Consideration of all these development implies that systems should be in place to seamlessly connect drivers to the outside world. Interestingly, a recent report shows that, by 2020, 90% of vehicles will have built-in connectivity. Car makers should view cars from the perspective of a mobile device giving rise to what is now known as the connected car trend. With this, new cars are facing a different pace of evolution in comparison to old models. As consumers learn more and see more of these new smart car features, demand will catch up soon. In fact there is growing interest on the market despite the limited offerings. OnStar users love how their cars can automatically activate a call to emergency services when an accident happens.

Data will certainly be a crucial factor in shaping the next generation of smart cars and the transportation sector in general. Not because it solely concerns data harvesting of consumer patterns, but more importantly in mapping the traveling patterns of urban dwellers by looking at human behavior in various road scenarios.

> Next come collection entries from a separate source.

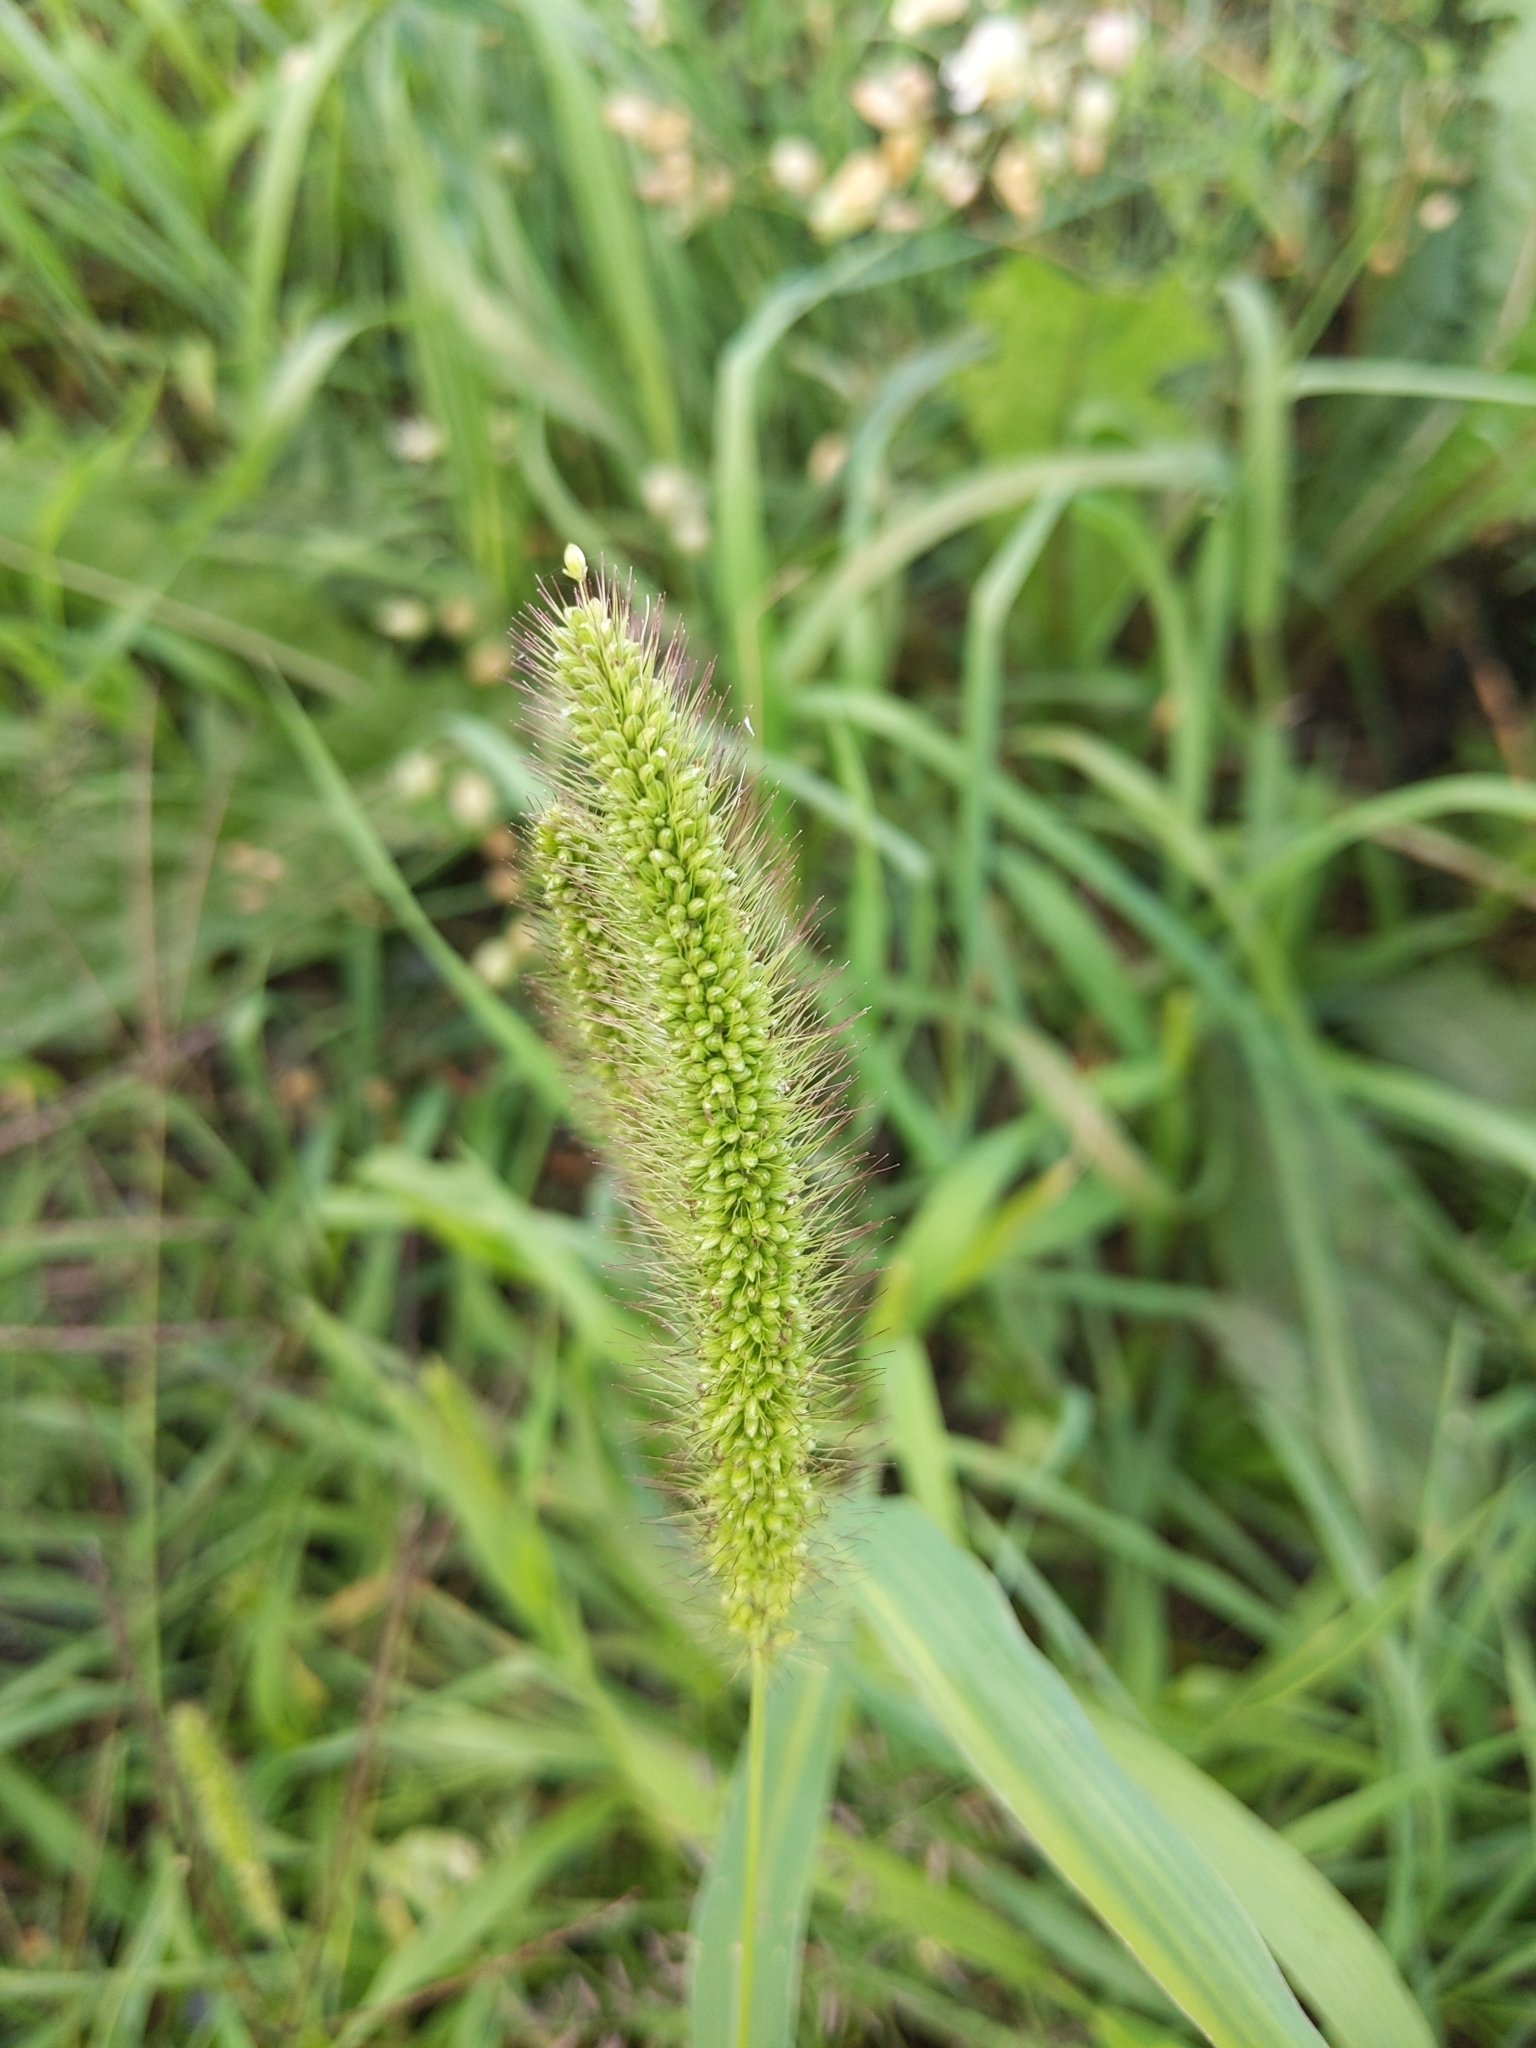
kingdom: Plantae
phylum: Tracheophyta
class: Liliopsida
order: Poales
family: Poaceae
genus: Setaria
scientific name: Setaria viridis
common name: Green bristlegrass
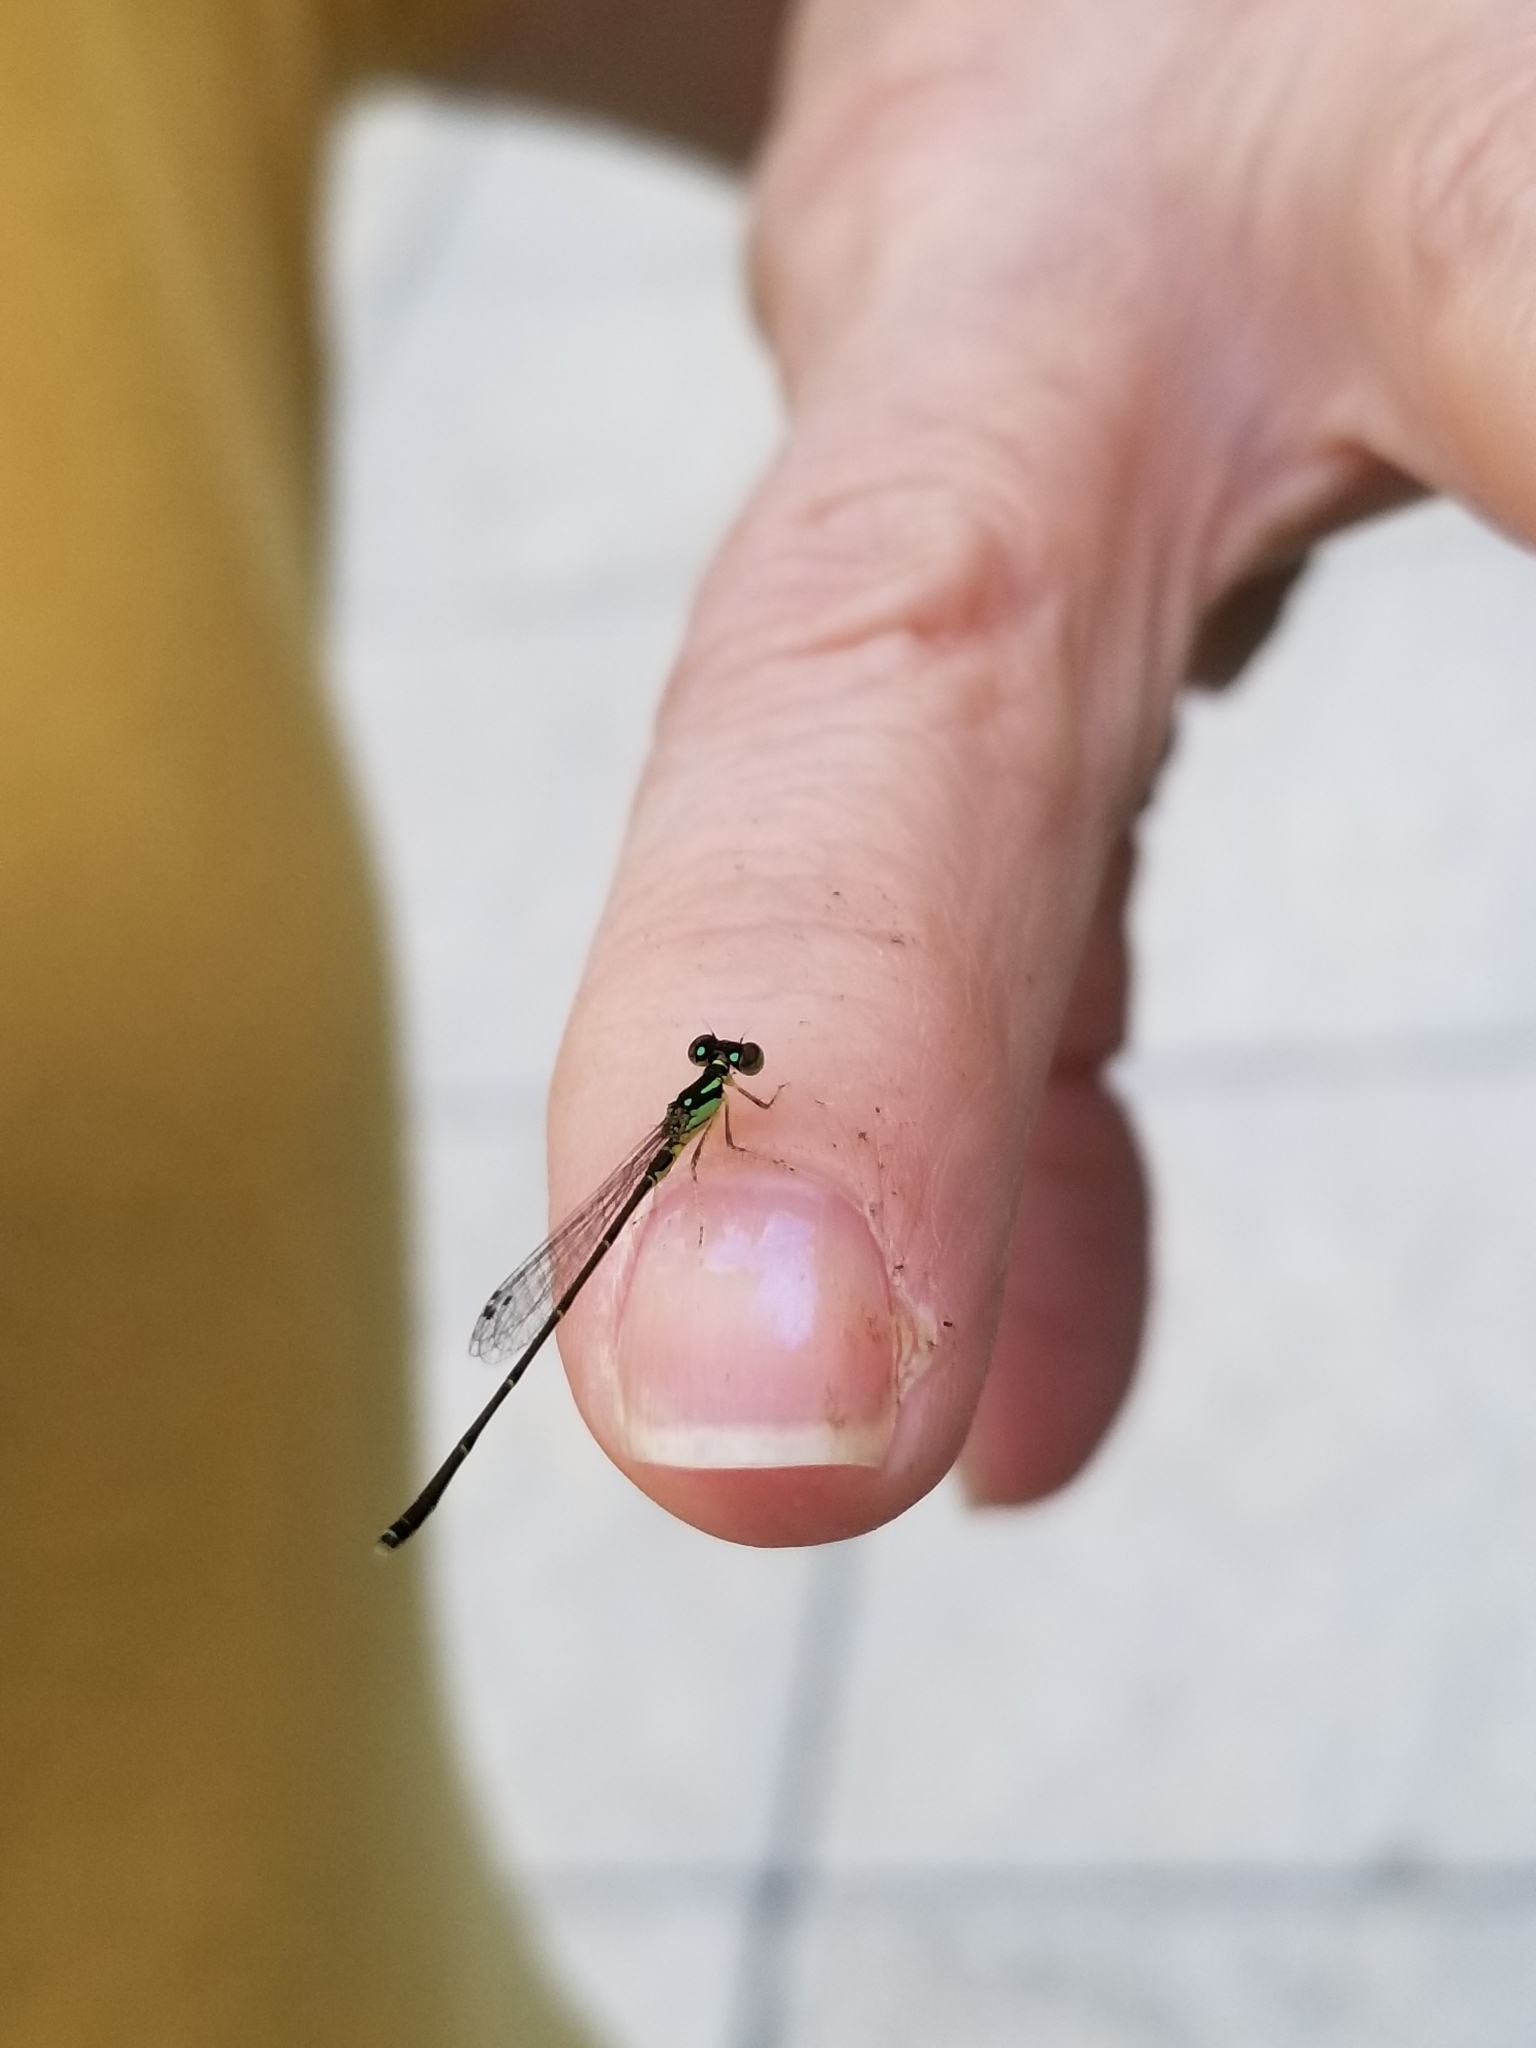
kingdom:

Any technology that can increase the transportation network capacity whilst keeping accident statistics and pollution levels low will be known as intelligent mobility. This is the next big thing for the automobile and communications industries. Picture this: Cars that automatically change speed to prevent collisions with each other or a lead car about to reach a traffic light, setting the pace for all cars behind it. At the onset, intelligent mobility can take the form of a dashboard that informs the driver of upcoming bottlenecks and suggests alternate routes. Taking a step down, you can think of automobiles equipped with some sort of artificial intelligence that can complete mundane tasks.

Cities are getting busier, and by 2050, the urban population is expected to hit seven billion, a 100% increase on current numbers. More people will bring about more cars, more pollution and more accidents, but if cities work more efficiently with data and car usage, this may not be the case.